Dat de PvdA niet langer als eigenaar wordt gezien van de genoemde ‘rode thema’s’ kan moeilijk GroenLinks worden verweten. Daarvoor moeten de schrijvers van dit opiniestuk, waaronder Melkert, Ouderkerk, Verbeet en Rottenberg, vooral toch de hand in eigen boezem steken. Het is de PvdA geweest, in coalities met de VVD, D66 en soms het CDA, die de marktwerking in de zorg en de volkshuisvesting hebben geïntroduceerd, de sociale zekerheid hebben verschraald en de werkgelegenheid geïndividualiseerd.
Volgens de PvdA’ers moet de extreemrechtse opmars gestopt worden door niet ‘verder naar links’ te gaan, maar door het politieke midden te versterken. Hoe kun je het eigenaarschap op ‘rode’ thema’s als wonen, zorg, bestaanszekerheid en werkgelegenheid terugkrijgen door terug te gaan naar dat verfoeide midden, dat juist op die thema’s een destructief beleid heeft gevoerd? En Wilders daarmee de kans heeft gegeven om deze thema’s met ‘massa-migratie’ te verbinden.
Dit alles neemt niet weg dat de PvdA’ers terecht pleiten voor een diepgaande evaluatie van de gevoerde campagnes ‘in termen van ideologie, sociale aspiraties en electorale strategie’. Dat zou GroenLinks ook moeten doen.
Ze ontwaren ook thema’s waarop fundamenteel andere opvattingen tussen PvdA en GroenLinks bestaan, zoals groei, arbeid, migratie, klimaat-radicalisme en Midden-Oosten.
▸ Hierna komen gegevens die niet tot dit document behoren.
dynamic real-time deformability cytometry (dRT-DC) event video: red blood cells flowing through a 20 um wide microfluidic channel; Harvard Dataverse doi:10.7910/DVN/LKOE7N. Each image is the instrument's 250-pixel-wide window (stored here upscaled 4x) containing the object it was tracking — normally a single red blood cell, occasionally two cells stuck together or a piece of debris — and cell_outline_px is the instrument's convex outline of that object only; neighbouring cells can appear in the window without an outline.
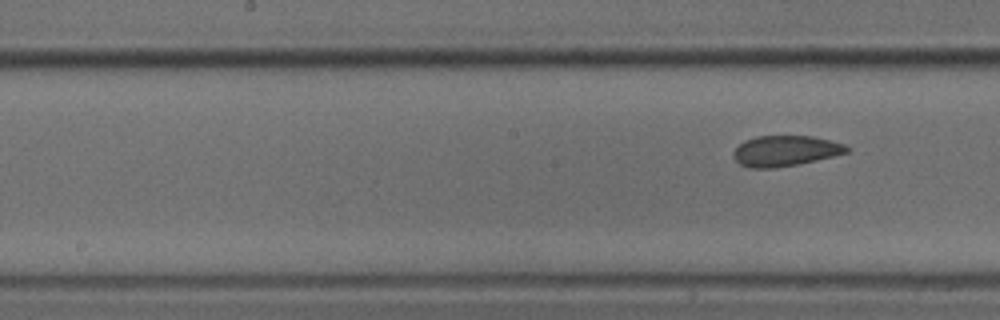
{"species": "common noctule bat (a hibernating species)", "species_latin": "Nyctalus noctula", "temperature_condition": "cold", "stored_images_in_passage": 5, "segment_of_instrument_passage": [2, 2], "camera_frame_rate_fps": 3000, "um_per_image_px": 0.085, "animal": {"sex": "male", "body_mass_g": 18.8}, "frame": {"image": 1, "passage_image": 5, "time_ms": 1.333, "image_size_px": [1000, 320], "cell_outline_px": [[852, 148], [848, 152], [816, 160], [776, 168], [748, 168], [740, 164], [732, 156], [732, 152], [744, 140], [756, 136], [812, 136], [844, 144]], "centroid_in_image_um": [66.72, 12.82], "position_along_channel_um": 181.5, "area_um2": 20.17}}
Ze hebben blijkbaar gemist dat er een gezamenlijk verkiezingsprogramma door beide congressen is aangenomen, waarin al deze thema’s aan de orde komen. Daarbij zijn natuurlijk compromissen gesloten.
Voor mij is de essentie van linkse samenwerking dat gestreefd wordt naar een zo breed mogelijke coalitie van linkse en progressieve partijen, die gezamenlijk een programma en ‘schaduwkabinet’ presenteren voor de volgende verkiezingen. Dáár zouden PvdA en GroenLinks energie in moeten steken, in plaats van verdergaande samenwerking te onderzoeken. Eén lijst of fusie is daarbij niet nodig, noch wenselijk. D66, PvdA, GroenLinks, SP, Partij van de Dieren, Volt, DENK: allemaal hebben ze hun eigen kleur en aantrekkingskracht op een divers electoraat.